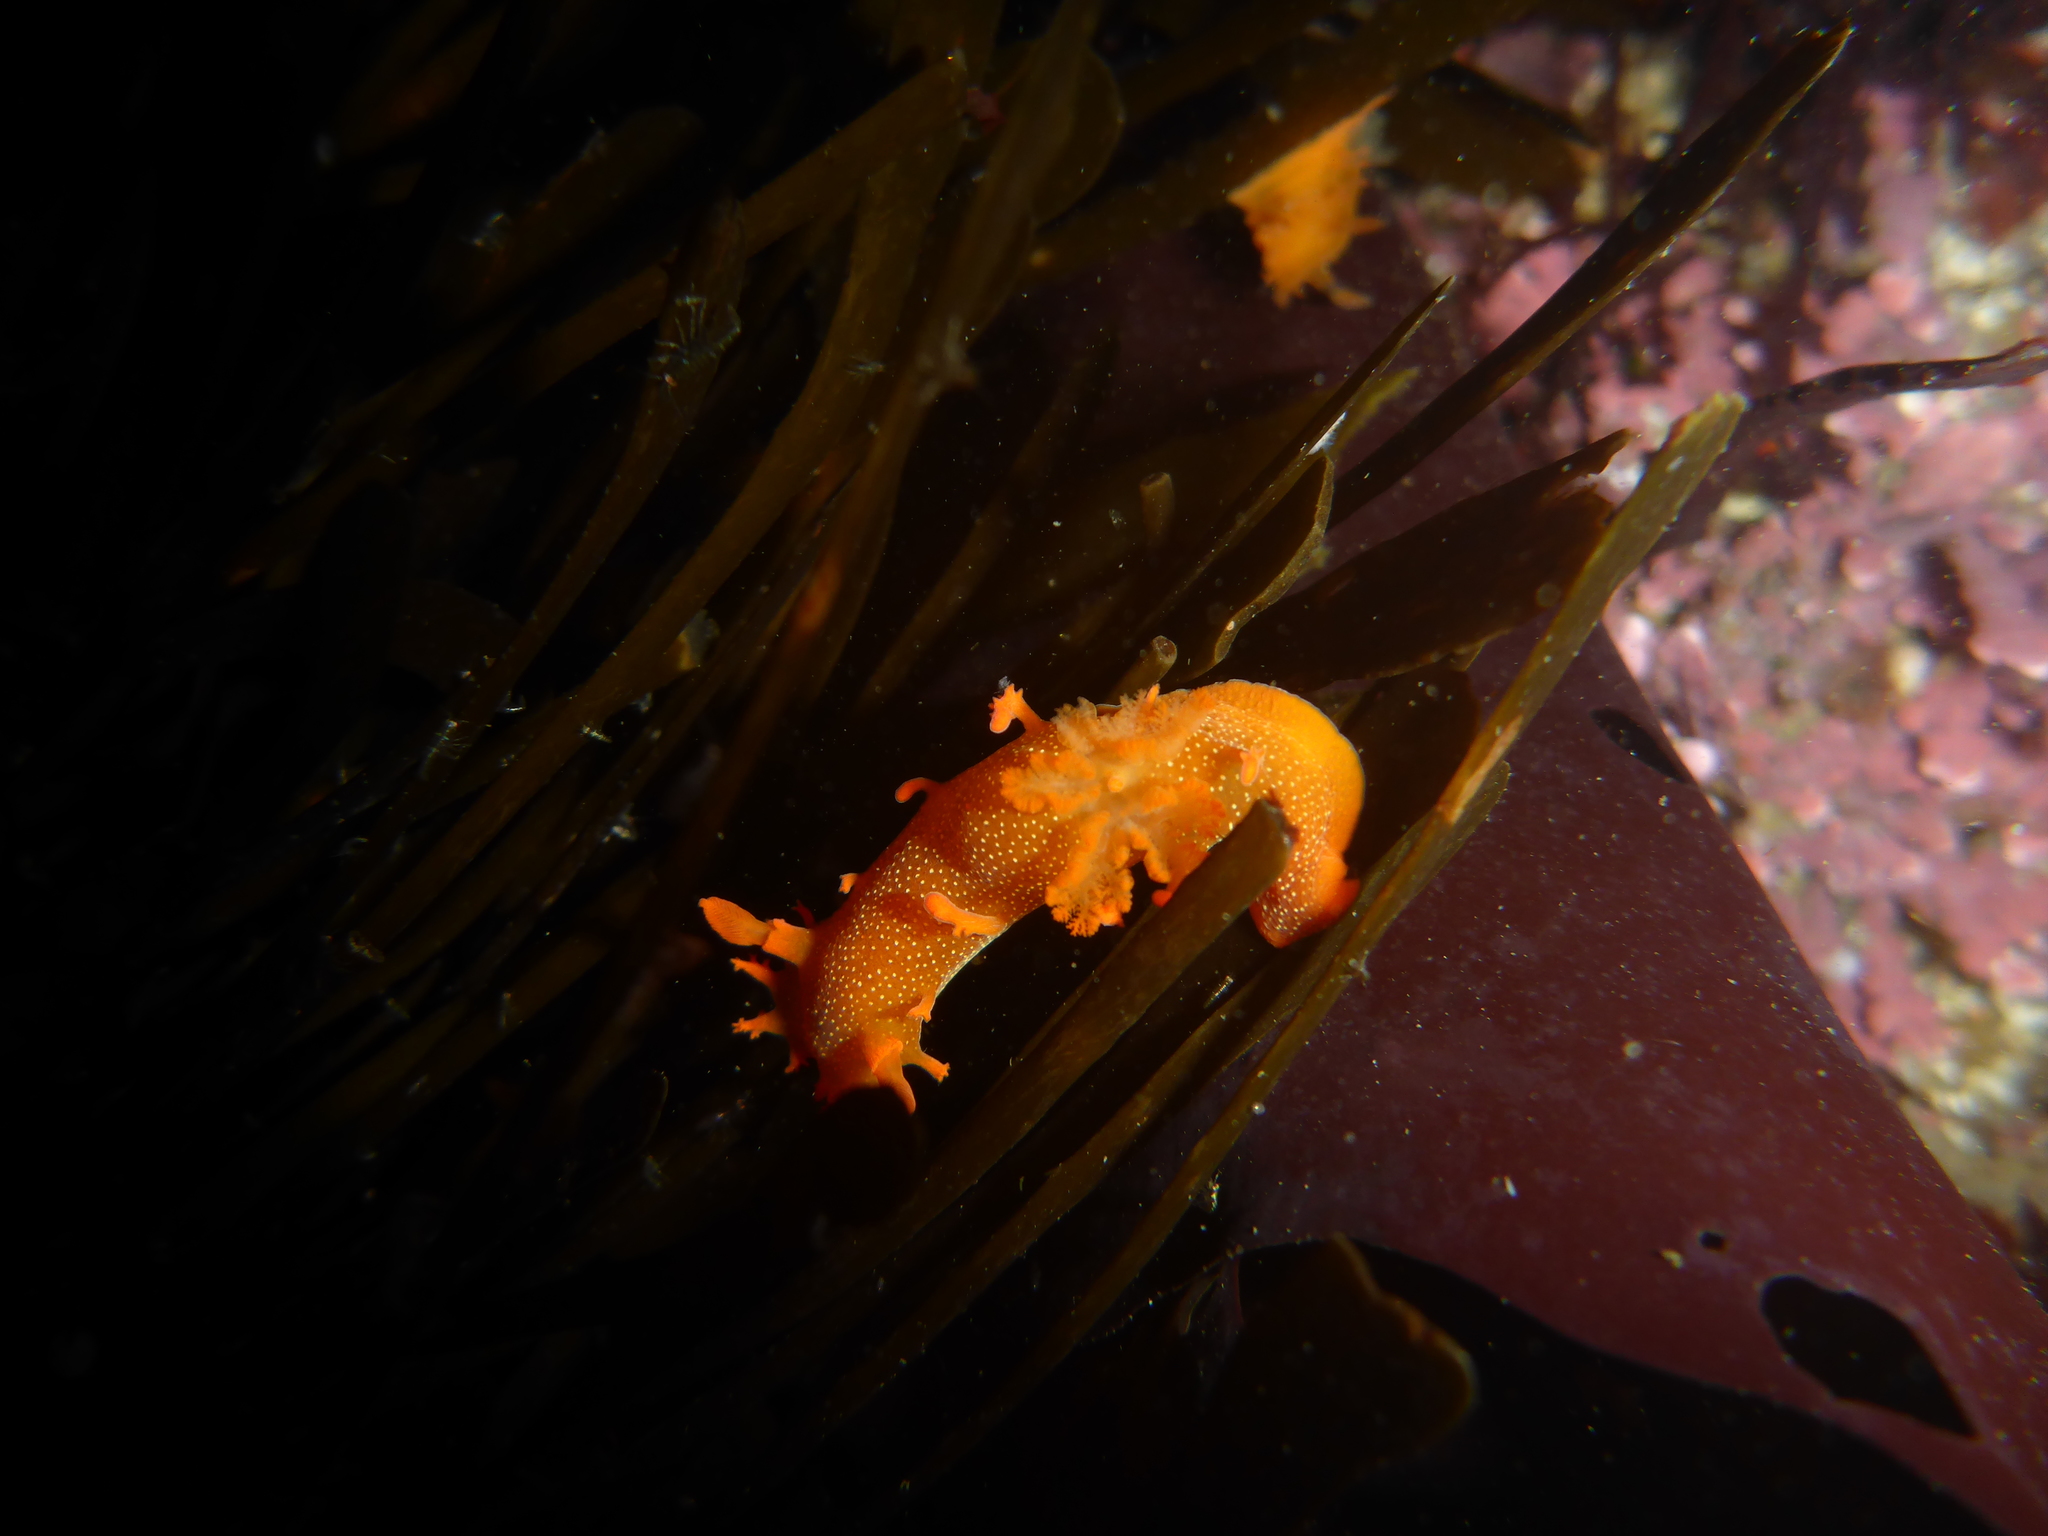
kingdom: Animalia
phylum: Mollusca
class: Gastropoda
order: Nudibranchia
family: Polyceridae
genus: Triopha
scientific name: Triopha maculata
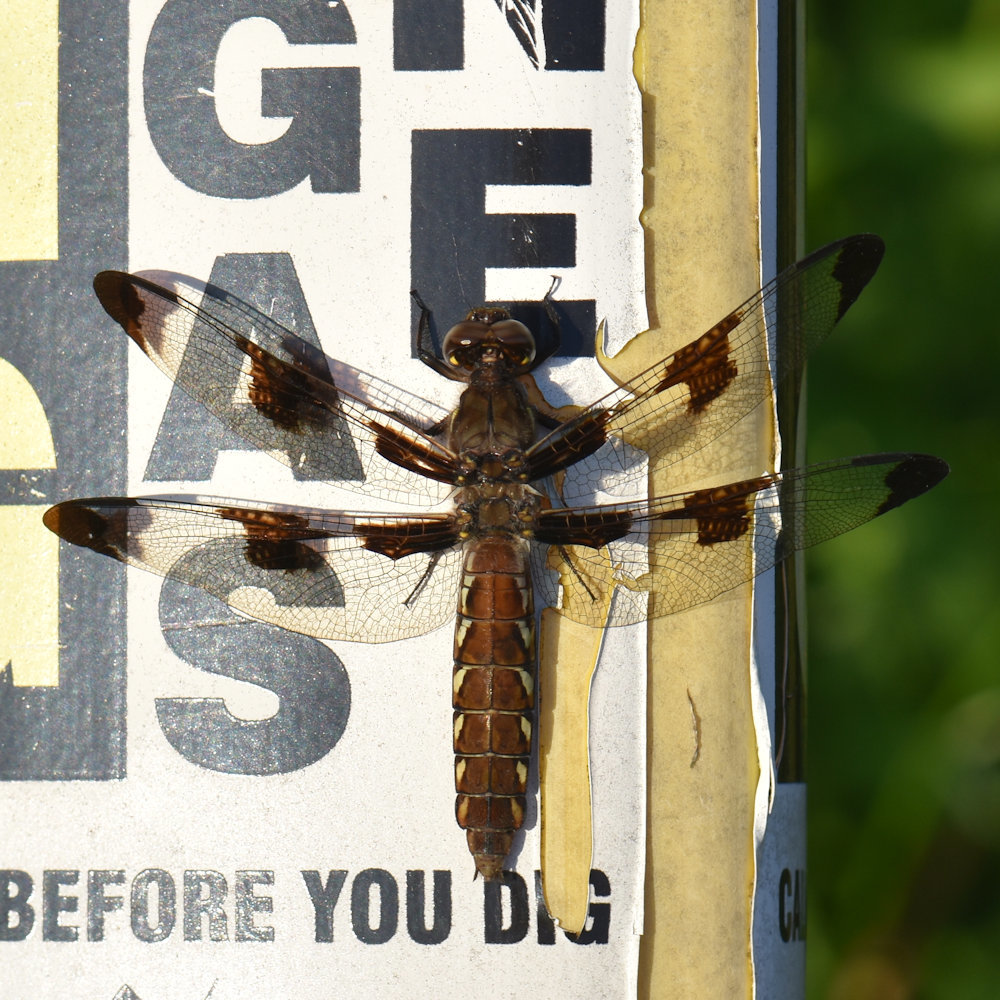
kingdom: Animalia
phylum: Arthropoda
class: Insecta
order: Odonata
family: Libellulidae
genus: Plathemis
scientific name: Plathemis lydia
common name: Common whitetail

**Task details**
Put every line of this listing into a Markdown table with two columns, Row and Line, numbering the rows and skipping any blank lines. Leave the pictures out.

**Task solution**
| Row | Line |
|---|---|
| 1 | kingdom: Animalia |
| 2 | phylum: Mollusca |
| 3 | class: Gastropoda |
| 4 | order: Nudibranchia |
| 5 | family: Polyceridae |
| 6 | genus: Triopha |
| 7 | scientific name: Triopha maculata |
| 8 | kingdom: Animalia |
| 9 | phylum: Arthropoda |
| 10 | class: Insecta |
| 11 | order: Odonata |
| 12 | family: Libellulidae |
| 13 | genus: Plathemis |
| 14 | scientific name: Plathemis lydia |
| 15 | common name: Common whitetail |